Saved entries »

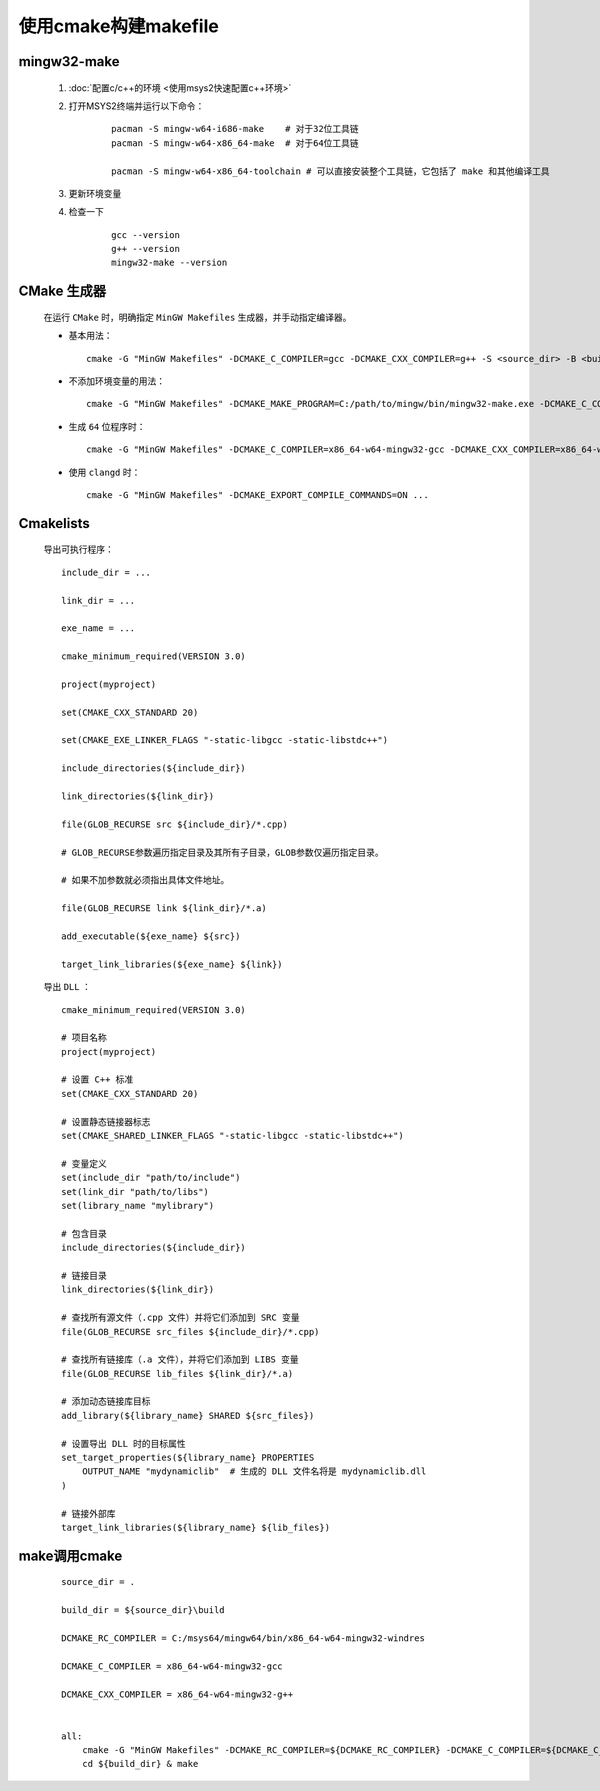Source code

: 使用cmake构建makefile
========================

mingw32-make
**************

    #. :doc:`配置c/c++的环境 <使用msys2快速配置c++环境>`

    #. 打开MSYS2终端并运行以下命令：

        ::

            pacman -S mingw-w64-i686-make    # 对于32位工具链
            pacman -S mingw-w64-x86_64-make  # 对于64位工具链

            pacman -S mingw-w64-x86_64-toolchain # 可以直接安装整个工具链，它包括了 make 和其他编译工具

    #. 更新环境变量    

    #. 检查一下

        ::

            gcc --version
            g++ --version
            mingw32-make --version

CMake 生成器
************

    在运行 ``CMake`` 时，明确指定 ``MinGW Makefiles`` 生成器，并手动指定编译器。

    -

        基本用法：

        ::

            cmake -G "MinGW Makefiles" -DCMAKE_C_COMPILER=gcc -DCMAKE_CXX_COMPILER=g++ -S <source_dir> -B <build_dir>

    -

        不添加环境变量的用法：

        ::

            cmake -G "MinGW Makefiles" -DCMAKE_MAKE_PROGRAM=C:/path/to/mingw/bin/mingw32-make.exe -DCMAKE_C_COMPILER=C:/path/to/mingw/bin/gcc.exe -S <source_dir> -B <build_dir>

    -

        生成 ``64`` 位程序时：

        ::

            cmake -G "MinGW Makefiles" -DCMAKE_C_COMPILER=x86_64-w64-mingw32-gcc -DCMAKE_CXX_COMPILER=x86_64-w64-mingw32-g++ -S <source_dir> -B <build_dir>

    -

        使用 ``clangd`` 时：

        ::
            
            cmake -G "MinGW Makefiles" -DCMAKE_EXPORT_COMPILE_COMMANDS=ON ...

Cmakelists
**************

    导出可执行程序：

    ::

        include_dir = ...

        link_dir = ...

        exe_name = ...

        cmake_minimum_required(VERSION 3.0)

        project(myproject)

        set(CMAKE_CXX_STANDARD 20)
        
        set(CMAKE_EXE_LINKER_FLAGS "-static-libgcc -static-libstdc++")

        include_directories(${include_dir})

        link_directories(${link_dir})

        file(GLOB_RECURSE src ${include_dir}/*.cpp)

        # GLOB_RECURSE参数遍历指定目录及其所有子目录，GLOB参数仅遍历指定目录。
        
        # 如果不加参数就必须指出具体文件地址。

        file(GLOB_RECURSE link ${link_dir}/*.a)

        add_executable(${exe_name} ${src})

        target_link_libraries(${exe_name} ${link})

    导出 ``DLL`` ：

    ::

        cmake_minimum_required(VERSION 3.0)

        # 项目名称
        project(myproject)

        # 设置 C++ 标准
        set(CMAKE_CXX_STANDARD 20)

        # 设置静态链接器标志
        set(CMAKE_SHARED_LINKER_FLAGS "-static-libgcc -static-libstdc++")

        # 变量定义
        set(include_dir "path/to/include")
        set(link_dir "path/to/libs")
        set(library_name "mylibrary")

        # 包含目录
        include_directories(${include_dir})

        # 链接目录
        link_directories(${link_dir})

        # 查找所有源文件（.cpp 文件）并将它们添加到 SRC 变量
        file(GLOB_RECURSE src_files ${include_dir}/*.cpp)

        # 查找所有链接库（.a 文件），并将它们添加到 LIBS 变量
        file(GLOB_RECURSE lib_files ${link_dir}/*.a)

        # 添加动态链接库目标
        add_library(${library_name} SHARED ${src_files})

        # 设置导出 DLL 时的目标属性
        set_target_properties(${library_name} PROPERTIES
            OUTPUT_NAME "mydynamiclib"  # 生成的 DLL 文件名将是 mydynamiclib.dll
        )

        # 链接外部库
        target_link_libraries(${library_name} ${lib_files})

make调用cmake
*****************

    ::

        source_dir = .

        build_dir = ${source_dir}\build

        DCMAKE_RC_COMPILER = C:/msys64/mingw64/bin/x86_64-w64-mingw32-windres

        DCMAKE_C_COMPILER = x86_64-w64-mingw32-gcc

        DCMAKE_CXX_COMPILER = x86_64-w64-mingw32-g++


        all:
            cmake -G "MinGW Makefiles" -DCMAKE_RC_COMPILER=${DCMAKE_RC_COMPILER} -DCMAKE_C_COMPILER=${DCMAKE_C_COMPILER} -DCMAKE_CXX_COMPILER=${DCMAKE_CXX_COMPILER} -S ${source_dir} -B ${build_dir}
            cd ${build_dir} & make

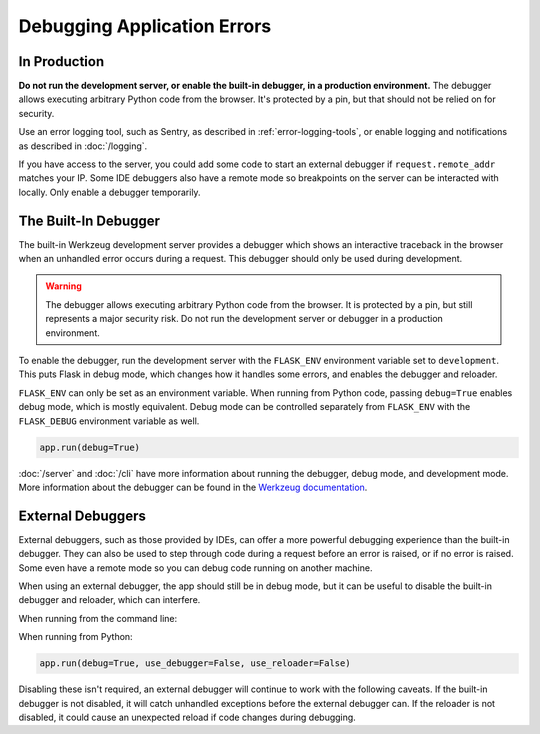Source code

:Debugging Application Errors
============================


In Production
-------------

**Do not run the development server, or enable the built-in debugger, in
a production environment.** The debugger allows executing arbitrary
Python code from the browser. It's protected by a pin, but that should
not be relied on for security.

Use an error logging tool, such as Sentry, as described in
:ref:`error-logging-tools`, or enable logging and notifications as
described in :doc:`/logging`.

If you have access to the server, you could add some code to start an
external debugger if ``request.remote_addr`` matches your IP. Some IDE
debuggers also have a remote mode so breakpoints on the server can be
interacted with locally. Only enable a debugger temporarily.


The Built-In Debugger
---------------------

The built-in Werkzeug development server provides a debugger which shows
an interactive traceback in the browser when an unhandled error occurs
during a request. This debugger should only be used during development.

.. image:: _static/debugger.png
   :align: center
   :class: screenshot
   :alt: screenshot of debugger in action

.. warning::

    The debugger allows executing arbitrary Python code from the
    browser. It is protected by a pin, but still represents a major
    security risk. Do not run the development server or debugger in a
    production environment.

To enable the debugger, run the development server with the
``FLASK_ENV`` environment variable set to ``development``. This puts
Flask in debug mode, which changes how it handles some errors, and
enables the debugger and reloader.

.. tabs::

   .. group-tab:: Bash

      .. code-block:: text

         $ export FLASK_ENV=development
         $ flask run

   .. group-tab:: CMD

      .. code-block:: text

         > set FLASK_ENV=development
         > flask run

   .. group-tab:: Powershell

      .. code-block:: text

         > $env:FLASK_ENV = "development"
         > flask run

``FLASK_ENV`` can only be set as an environment variable. When running
from Python code, passing ``debug=True`` enables debug mode, which is
mostly equivalent. Debug mode can be controlled separately from
``FLASK_ENV`` with the ``FLASK_DEBUG`` environment variable as well.

.. code-block:: python

    app.run(debug=True)

:doc:`/server` and :doc:`/cli` have more information about running the
debugger, debug mode, and development mode. More information about the
debugger can be found in the `Werkzeug documentation
<https://werkzeug.palletsprojects.com/debug/>`__.


External Debuggers
------------------

External debuggers, such as those provided by IDEs, can offer a more
powerful debugging experience than the built-in debugger. They can also
be used to step through code during a request before an error is raised,
or if no error is raised. Some even have a remote mode so you can debug
code running on another machine.

When using an external debugger, the app should still be in debug mode,
but it can be useful to disable the built-in debugger and reloader,
which can interfere.

When running from the command line:

.. tabs::

   .. group-tab:: Bash

      .. code-block:: text

         $ export FLASK_ENV=development
         $ flask run --no-debugger --no-reload

   .. group-tab:: CMD

      .. code-block:: text

         > set FLASK_ENV=development
         > flask run --no-debugger --no-reload

   .. group-tab:: Powershell

      .. code-block:: text

         > $env:FLASK_ENV = "development"
         > flask run --no-debugger --no-reload

When running from Python:

.. code-block:: python

    app.run(debug=True, use_debugger=False, use_reloader=False)

Disabling these isn't required, an external debugger will continue to
work with the following caveats. If the built-in debugger is not
disabled, it will catch unhandled exceptions before the external
debugger can. If the reloader is not disabled, it could cause an
unexpected reload if code changes during debugging.
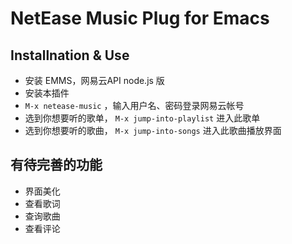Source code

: * NetEase Music Plug for Emacs

** Installnation & Use
- 安装 EMMS，网易云API node.js 版
- 安装本插件
- =M-x netease-music= ，输入用户名、密码登录网易云帐号
- 选到你想要听的歌单， =M-x jump-into-playlist= 进入此歌单
- 选到你想要听的歌曲， =M-x jump-into-songs= 进入此歌曲播放界面
  
** 有待完善的功能
- 界面美化
- 查看歌词
- 查询歌曲
- 查看评论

WHAT THIS TASK INVOLVES »
Pictures are not part of the copy. Return every record exactly.

EXERCISE RESULT »
Source code

: 使用cmake构建makefile
========================

mingw32-make
**************

    #. :doc:`配置c/c++的环境 <使用msys2快速配置c++环境>`

    #. 打开MSYS2终端并运行以下命令：

        ::

            pacman -S mingw-w64-i686-make    # 对于32位工具链
            pacman -S mingw-w64-x86_64-make  # 对于64位工具链

            pacman -S mingw-w64-x86_64-toolchain # 可以直接安装整个工具链，它包括了 make 和其他编译工具

    #. 更新环境变量    

    #. 检查一下

        ::

            gcc --version
            g++ --version
            mingw32-make --version

CMake 生成器
************

    在运行 ``CMake`` 时，明确指定 ``MinGW Makefiles`` 生成器，并手动指定编译器。

    -

        基本用法：

        ::

            cmake -G "MinGW Makefiles" -DCMAKE_C_COMPILER=gcc -DCMAKE_CXX_COMPILER=g++ -S <source_dir> -B <build_dir>

    -

        不添加环境变量的用法：

        ::

            cmake -G "MinGW Makefiles" -DCMAKE_MAKE_PROGRAM=C:/path/to/mingw/bin/mingw32-make.exe -DCMAKE_C_COMPILER=C:/path/to/mingw/bin/gcc.exe -S <source_dir> -B <build_dir>

    -

        生成 ``64`` 位程序时：

        ::

            cmake -G "MinGW Makefiles" -DCMAKE_C_COMPILER=x86_64-w64-mingw32-gcc -DCMAKE_CXX_COMPILER=x86_64-w64-mingw32-g++ -S <source_dir> -B <build_dir>

    -

        使用 ``clangd`` 时：

        ::
            
            cmake -G "MinGW Makefiles" -DCMAKE_EXPORT_COMPILE_COMMANDS=ON ...

Cmakelists
**************

    导出可执行程序：

    ::

        include_dir = ...

        link_dir = ...

        exe_name = ...

        cmake_minimum_required(VERSION 3.0)

        project(myproject)

        set(CMAKE_CXX_STANDARD 20)
        
        set(CMAKE_EXE_LINKER_FLAGS "-static-libgcc -static-libstdc++")

        include_directories(${include_dir})

        link_directories(${link_dir})

        file(GLOB_RECURSE src ${include_dir}/*.cpp)

        # GLOB_RECURSE参数遍历指定目录及其所有子目录，GLOB参数仅遍历指定目录。
        
        # 如果不加参数就必须指出具体文件地址。

        file(GLOB_RECURSE link ${link_dir}/*.a)

        add_executable(${exe_name} ${src})

        target_link_libraries(${exe_name} ${link})

    导出 ``DLL`` ：

    ::

        cmake_minimum_required(VERSION 3.0)

        # 项目名称
        project(myproject)

        # 设置 C++ 标准
        set(CMAKE_CXX_STANDARD 20)

        # 设置静态链接器标志
        set(CMAKE_SHARED_LINKER_FLAGS "-static-libgcc -static-libstdc++")

        # 变量定义
        set(include_dir "path/to/include")
        set(link_dir "path/to/libs")
        set(library_name "mylibrary")

        # 包含目录
        include_directories(${include_dir})

        # 链接目录
        link_directories(${link_dir})

        # 查找所有源文件（.cpp 文件）并将它们添加到 SRC 变量
        file(GLOB_RECURSE src_files ${include_dir}/*.cpp)

        # 查找所有链接库（.a 文件），并将它们添加到 LIBS 变量
        file(GLOB_RECURSE lib_files ${link_dir}/*.a)

        # 添加动态链接库目标
        add_library(${library_name} SHARED ${src_files})

        # 设置导出 DLL 时的目标属性
        set_target_properties(${library_name} PROPERTIES
            OUTPUT_NAME "mydynamiclib"  # 生成的 DLL 文件名将是 mydynamiclib.dll
        )

        # 链接外部库
        target_link_libraries(${library_name} ${lib_files})

make调用cmake
*****************

    ::

        source_dir = .

        build_dir = ${source_dir}\build

        DCMAKE_RC_COMPILER = C:/msys64/mingw64/bin/x86_64-w64-mingw32-windres

        DCMAKE_C_COMPILER = x86_64-w64-mingw32-gcc

        DCMAKE_CXX_COMPILER = x86_64-w64-mingw32-g++


        all:
            cmake -G "MinGW Makefiles" -DCMAKE_RC_COMPILER=${DCMAKE_RC_COMPILER} -DCMAKE_C_COMPILER=${DCMAKE_C_COMPILER} -DCMAKE_CXX_COMPILER=${DCMAKE_CXX_COMPILER} -S ${source_dir} -B ${build_dir}
            cd ${build_dir} & make

Source code

:Debugging Application Errors
============================


In Production
-------------

**Do not run the development server, or enable the built-in debugger, in
a production environment.** The debugger allows executing arbitrary
Python code from the browser. It's protected by a pin, but that should
not be relied on for security.

Use an error logging tool, such as Sentry, as described in
:ref:`error-logging-tools`, or enable logging and notifications as
described in :doc:`/logging`.

If you have access to the server, you could add some code to start an
external debugger if ``request.remote_addr`` matches your IP. Some IDE
debuggers also have a remote mode so breakpoints on the server can be
interacted with locally. Only enable a debugger temporarily.


The Built-In Debugger
---------------------

The built-in Werkzeug development server provides a debugger which shows
an interactive traceback in the browser when an unhandled error occurs
during a request. This debugger should only be used during development.

.. image:: _static/debugger.png
   :align: center
   :class: screenshot
   :alt: screenshot of debugger in action

.. warning::

    The debugger allows executing arbitrary Python code from the
    browser. It is protected by a pin, but still represents a major
    security risk. Do not run the development server or debugger in a
    production environment.

To enable the debugger, run the development server with the
``FLASK_ENV`` environment variable set to ``development``. This puts
Flask in debug mode, which changes how it handles some errors, and
enables the debugger and reloader.

.. tabs::

   .. group-tab:: Bash

      .. code-block:: text

         $ export FLASK_ENV=development
         $ flask run

   .. group-tab:: CMD

      .. code-block:: text

         > set FLASK_ENV=development
         > flask run

   .. group-tab:: Powershell

      .. code-block:: text

         > $env:FLASK_ENV = "development"
         > flask run

``FLASK_ENV`` can only be set as an environment variable. When running
from Python code, passing ``debug=True`` enables debug mode, which is
mostly equivalent. Debug mode can be controlled separately from
``FLASK_ENV`` with the ``FLASK_DEBUG`` environment variable as well.

.. code-block:: python

    app.run(debug=True)

:doc:`/server` and :doc:`/cli` have more information about running the
debugger, debug mode, and development mode. More information about the
debugger can be found in the `Werkzeug documentation
<https://werkzeug.palletsprojects.com/debug/>`__.


External Debuggers
------------------

External debuggers, such as those provided by IDEs, can offer a more
powerful debugging experience than the built-in debugger. They can also
be used to step through code during a request before an error is raised,
or if no error is raised. Some even have a remote mode so you can debug
code running on another machine.

When using an external debugger, the app should still be in debug mode,
but it can be useful to disable the built-in debugger and reloader,
which can interfere.

When running from the command line:

.. tabs::

   .. group-tab:: Bash

      .. code-block:: text

         $ export FLASK_ENV=development
         $ flask run --no-debugger --no-reload

   .. group-tab:: CMD

      .. code-block:: text

         > set FLASK_ENV=development
         > flask run --no-debugger --no-reload

   .. group-tab:: Powershell

      .. code-block:: text

         > $env:FLASK_ENV = "development"
         > flask run --no-debugger --no-reload

When running from Python:

.. code-block:: python

    app.run(debug=True, use_debugger=False, use_reloader=False)

Disabling these isn't required, an external debugger will continue to
work with the following caveats. If the built-in debugger is not
disabled, it will catch unhandled exceptions before the external
debugger can. If the reloader is not disabled, it could cause an
unexpected reload if code changes during debugging.
Source code

: * NetEase Music Plug for Emacs

** Installnation & Use
- 安装 EMMS，网易云API node.js 版
- 安装本插件
- =M-x netease-music= ，输入用户名、密码登录网易云帐号
- 选到你想要听的歌单， =M-x jump-into-playlist= 进入此歌单
- 选到你想要听的歌曲， =M-x jump-into-songs= 进入此歌曲播放界面
  
** 有待完善的功能
- 界面美化
- 查看歌词
- 查询歌曲
- 查看评论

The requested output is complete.